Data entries
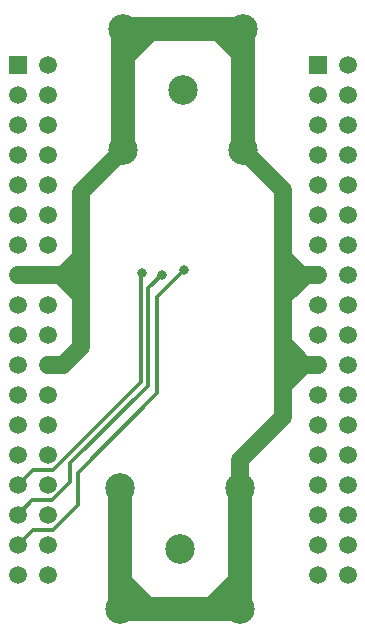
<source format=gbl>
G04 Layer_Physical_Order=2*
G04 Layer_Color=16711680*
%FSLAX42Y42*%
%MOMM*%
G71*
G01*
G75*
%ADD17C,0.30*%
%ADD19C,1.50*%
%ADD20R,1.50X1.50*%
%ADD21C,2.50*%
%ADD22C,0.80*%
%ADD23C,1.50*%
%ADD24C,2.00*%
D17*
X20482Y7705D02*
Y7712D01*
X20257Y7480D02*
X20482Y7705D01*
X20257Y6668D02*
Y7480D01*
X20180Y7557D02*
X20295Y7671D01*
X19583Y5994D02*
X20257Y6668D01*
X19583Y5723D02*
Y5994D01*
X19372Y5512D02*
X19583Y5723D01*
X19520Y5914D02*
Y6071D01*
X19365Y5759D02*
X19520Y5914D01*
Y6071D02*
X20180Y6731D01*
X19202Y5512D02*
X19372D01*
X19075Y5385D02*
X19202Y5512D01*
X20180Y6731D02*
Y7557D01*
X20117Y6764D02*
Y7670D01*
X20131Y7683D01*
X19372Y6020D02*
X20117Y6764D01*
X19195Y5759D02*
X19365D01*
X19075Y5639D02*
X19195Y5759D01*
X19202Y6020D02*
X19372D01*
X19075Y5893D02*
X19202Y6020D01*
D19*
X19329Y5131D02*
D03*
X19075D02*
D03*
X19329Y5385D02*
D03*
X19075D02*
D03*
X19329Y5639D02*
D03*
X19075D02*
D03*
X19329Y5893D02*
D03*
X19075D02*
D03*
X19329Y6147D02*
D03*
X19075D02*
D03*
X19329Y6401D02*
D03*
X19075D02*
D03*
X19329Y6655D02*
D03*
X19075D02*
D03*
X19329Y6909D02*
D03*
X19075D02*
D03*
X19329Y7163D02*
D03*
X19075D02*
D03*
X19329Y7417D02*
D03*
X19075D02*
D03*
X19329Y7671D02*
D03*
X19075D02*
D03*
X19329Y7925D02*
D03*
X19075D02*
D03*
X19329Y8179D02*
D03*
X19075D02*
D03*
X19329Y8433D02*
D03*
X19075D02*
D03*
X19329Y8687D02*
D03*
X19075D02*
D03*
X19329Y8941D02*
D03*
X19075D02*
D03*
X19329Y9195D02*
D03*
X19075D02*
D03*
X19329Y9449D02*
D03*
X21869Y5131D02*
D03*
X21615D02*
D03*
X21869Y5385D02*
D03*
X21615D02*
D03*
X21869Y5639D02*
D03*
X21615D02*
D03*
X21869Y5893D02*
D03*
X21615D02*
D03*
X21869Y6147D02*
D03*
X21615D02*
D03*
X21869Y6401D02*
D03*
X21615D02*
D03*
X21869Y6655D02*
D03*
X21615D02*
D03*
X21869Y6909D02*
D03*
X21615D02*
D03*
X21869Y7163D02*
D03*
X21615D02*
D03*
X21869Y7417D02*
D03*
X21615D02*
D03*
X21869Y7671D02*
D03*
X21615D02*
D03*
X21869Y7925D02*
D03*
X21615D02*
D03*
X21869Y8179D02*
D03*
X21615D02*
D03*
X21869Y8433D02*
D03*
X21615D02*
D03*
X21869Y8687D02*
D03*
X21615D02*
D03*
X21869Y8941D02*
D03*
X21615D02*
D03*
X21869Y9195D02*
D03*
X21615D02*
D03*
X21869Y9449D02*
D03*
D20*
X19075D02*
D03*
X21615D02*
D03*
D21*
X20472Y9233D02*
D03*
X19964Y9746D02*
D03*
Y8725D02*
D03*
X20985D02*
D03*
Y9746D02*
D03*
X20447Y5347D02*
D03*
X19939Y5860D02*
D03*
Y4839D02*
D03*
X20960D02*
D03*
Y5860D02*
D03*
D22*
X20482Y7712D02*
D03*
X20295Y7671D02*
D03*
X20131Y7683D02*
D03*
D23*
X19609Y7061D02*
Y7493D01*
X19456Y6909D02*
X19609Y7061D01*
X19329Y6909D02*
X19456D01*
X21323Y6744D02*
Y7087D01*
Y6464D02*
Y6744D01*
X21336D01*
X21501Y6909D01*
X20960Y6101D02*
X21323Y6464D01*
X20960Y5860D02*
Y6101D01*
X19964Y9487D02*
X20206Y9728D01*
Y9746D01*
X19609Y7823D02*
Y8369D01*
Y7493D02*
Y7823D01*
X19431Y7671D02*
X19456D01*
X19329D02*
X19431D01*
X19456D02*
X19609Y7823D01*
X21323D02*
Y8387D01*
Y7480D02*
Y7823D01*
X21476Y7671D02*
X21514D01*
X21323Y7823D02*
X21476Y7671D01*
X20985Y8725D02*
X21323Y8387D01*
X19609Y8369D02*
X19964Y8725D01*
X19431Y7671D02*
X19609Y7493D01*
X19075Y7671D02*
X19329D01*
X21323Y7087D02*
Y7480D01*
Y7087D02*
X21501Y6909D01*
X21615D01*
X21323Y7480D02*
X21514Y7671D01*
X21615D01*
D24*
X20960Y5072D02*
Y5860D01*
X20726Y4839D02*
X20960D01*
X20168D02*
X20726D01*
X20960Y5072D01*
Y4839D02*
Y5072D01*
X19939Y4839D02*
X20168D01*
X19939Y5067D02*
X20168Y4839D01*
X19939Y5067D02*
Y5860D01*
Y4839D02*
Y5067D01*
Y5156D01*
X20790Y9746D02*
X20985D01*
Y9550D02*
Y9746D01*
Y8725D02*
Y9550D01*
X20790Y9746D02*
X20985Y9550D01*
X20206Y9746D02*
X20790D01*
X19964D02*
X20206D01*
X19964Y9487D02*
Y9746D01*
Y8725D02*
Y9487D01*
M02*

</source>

To do: All entries should be given again exactly, except that pictures are to be excluded.

Exercise result:
<source format=gbl>
G04 Layer_Physical_Order=2*
G04 Layer_Color=16711680*
%FSLAX42Y42*%
%MOMM*%
G71*
G01*
G75*
%ADD17C,0.30*%
%ADD19C,1.50*%
%ADD20R,1.50X1.50*%
%ADD21C,2.50*%
%ADD22C,0.80*%
%ADD23C,1.50*%
%ADD24C,2.00*%
D17*
X20482Y7705D02*
Y7712D01*
X20257Y7480D02*
X20482Y7705D01*
X20257Y6668D02*
Y7480D01*
X20180Y7557D02*
X20295Y7671D01*
X19583Y5994D02*
X20257Y6668D01*
X19583Y5723D02*
Y5994D01*
X19372Y5512D02*
X19583Y5723D01*
X19520Y5914D02*
Y6071D01*
X19365Y5759D02*
X19520Y5914D01*
Y6071D02*
X20180Y6731D01*
X19202Y5512D02*
X19372D01*
X19075Y5385D02*
X19202Y5512D01*
X20180Y6731D02*
Y7557D01*
X20117Y6764D02*
Y7670D01*
X20131Y7683D01*
X19372Y6020D02*
X20117Y6764D01*
X19195Y5759D02*
X19365D01*
X19075Y5639D02*
X19195Y5759D01*
X19202Y6020D02*
X19372D01*
X19075Y5893D02*
X19202Y6020D01*
D19*
X19329Y5131D02*
D03*
X19075D02*
D03*
X19329Y5385D02*
D03*
X19075D02*
D03*
X19329Y5639D02*
D03*
X19075D02*
D03*
X19329Y5893D02*
D03*
X19075D02*
D03*
X19329Y6147D02*
D03*
X19075D02*
D03*
X19329Y6401D02*
D03*
X19075D02*
D03*
X19329Y6655D02*
D03*
X19075D02*
D03*
X19329Y6909D02*
D03*
X19075D02*
D03*
X19329Y7163D02*
D03*
X19075D02*
D03*
X19329Y7417D02*
D03*
X19075D02*
D03*
X19329Y7671D02*
D03*
X19075D02*
D03*
X19329Y7925D02*
D03*
X19075D02*
D03*
X19329Y8179D02*
D03*
X19075D02*
D03*
X19329Y8433D02*
D03*
X19075D02*
D03*
X19329Y8687D02*
D03*
X19075D02*
D03*
X19329Y8941D02*
D03*
X19075D02*
D03*
X19329Y9195D02*
D03*
X19075D02*
D03*
X19329Y9449D02*
D03*
X21869Y5131D02*
D03*
X21615D02*
D03*
X21869Y5385D02*
D03*
X21615D02*
D03*
X21869Y5639D02*
D03*
X21615D02*
D03*
X21869Y5893D02*
D03*
X21615D02*
D03*
X21869Y6147D02*
D03*
X21615D02*
D03*
X21869Y6401D02*
D03*
X21615D02*
D03*
X21869Y6655D02*
D03*
X21615D02*
D03*
X21869Y6909D02*
D03*
X21615D02*
D03*
X21869Y7163D02*
D03*
X21615D02*
D03*
X21869Y7417D02*
D03*
X21615D02*
D03*
X21869Y7671D02*
D03*
X21615D02*
D03*
X21869Y7925D02*
D03*
X21615D02*
D03*
X21869Y8179D02*
D03*
X21615D02*
D03*
X21869Y8433D02*
D03*
X21615D02*
D03*
X21869Y8687D02*
D03*
X21615D02*
D03*
X21869Y8941D02*
D03*
X21615D02*
D03*
X21869Y9195D02*
D03*
X21615D02*
D03*
X21869Y9449D02*
D03*
D20*
X19075D02*
D03*
X21615D02*
D03*
D21*
X20472Y9233D02*
D03*
X19964Y9746D02*
D03*
Y8725D02*
D03*
X20985D02*
D03*
Y9746D02*
D03*
X20447Y5347D02*
D03*
X19939Y5860D02*
D03*
Y4839D02*
D03*
X20960D02*
D03*
Y5860D02*
D03*
D22*
X20482Y7712D02*
D03*
X20295Y7671D02*
D03*
X20131Y7683D02*
D03*
D23*
X19609Y7061D02*
Y7493D01*
X19456Y6909D02*
X19609Y7061D01*
X19329Y6909D02*
X19456D01*
X21323Y6744D02*
Y7087D01*
Y6464D02*
Y6744D01*
X21336D01*
X21501Y6909D01*
X20960Y6101D02*
X21323Y6464D01*
X20960Y5860D02*
Y6101D01*
X19964Y9487D02*
X20206Y9728D01*
Y9746D01*
X19609Y7823D02*
Y8369D01*
Y7493D02*
Y7823D01*
X19431Y7671D02*
X19456D01*
X19329D02*
X19431D01*
X19456D02*
X19609Y7823D01*
X21323D02*
Y8387D01*
Y7480D02*
Y7823D01*
X21476Y7671D02*
X21514D01*
X21323Y7823D02*
X21476Y7671D01*
X20985Y8725D02*
X21323Y8387D01*
X19609Y8369D02*
X19964Y8725D01*
X19431Y7671D02*
X19609Y7493D01*
X19075Y7671D02*
X19329D01*
X21323Y7087D02*
Y7480D01*
Y7087D02*
X21501Y6909D01*
X21615D01*
X21323Y7480D02*
X21514Y7671D01*
X21615D01*
D24*
X20960Y5072D02*
Y5860D01*
X20726Y4839D02*
X20960D01*
X20168D02*
X20726D01*
X20960Y5072D01*
Y4839D02*
Y5072D01*
X19939Y4839D02*
X20168D01*
X19939Y5067D02*
X20168Y4839D01*
X19939Y5067D02*
Y5860D01*
Y4839D02*
Y5067D01*
Y5156D01*
X20790Y9746D02*
X20985D01*
Y9550D02*
Y9746D01*
Y8725D02*
Y9550D01*
X20790Y9746D02*
X20985Y9550D01*
X20206Y9746D02*
X20790D01*
X19964D02*
X20206D01*
X19964Y9487D02*
Y9746D01*
Y8725D02*
Y9487D01*
M02*

</source>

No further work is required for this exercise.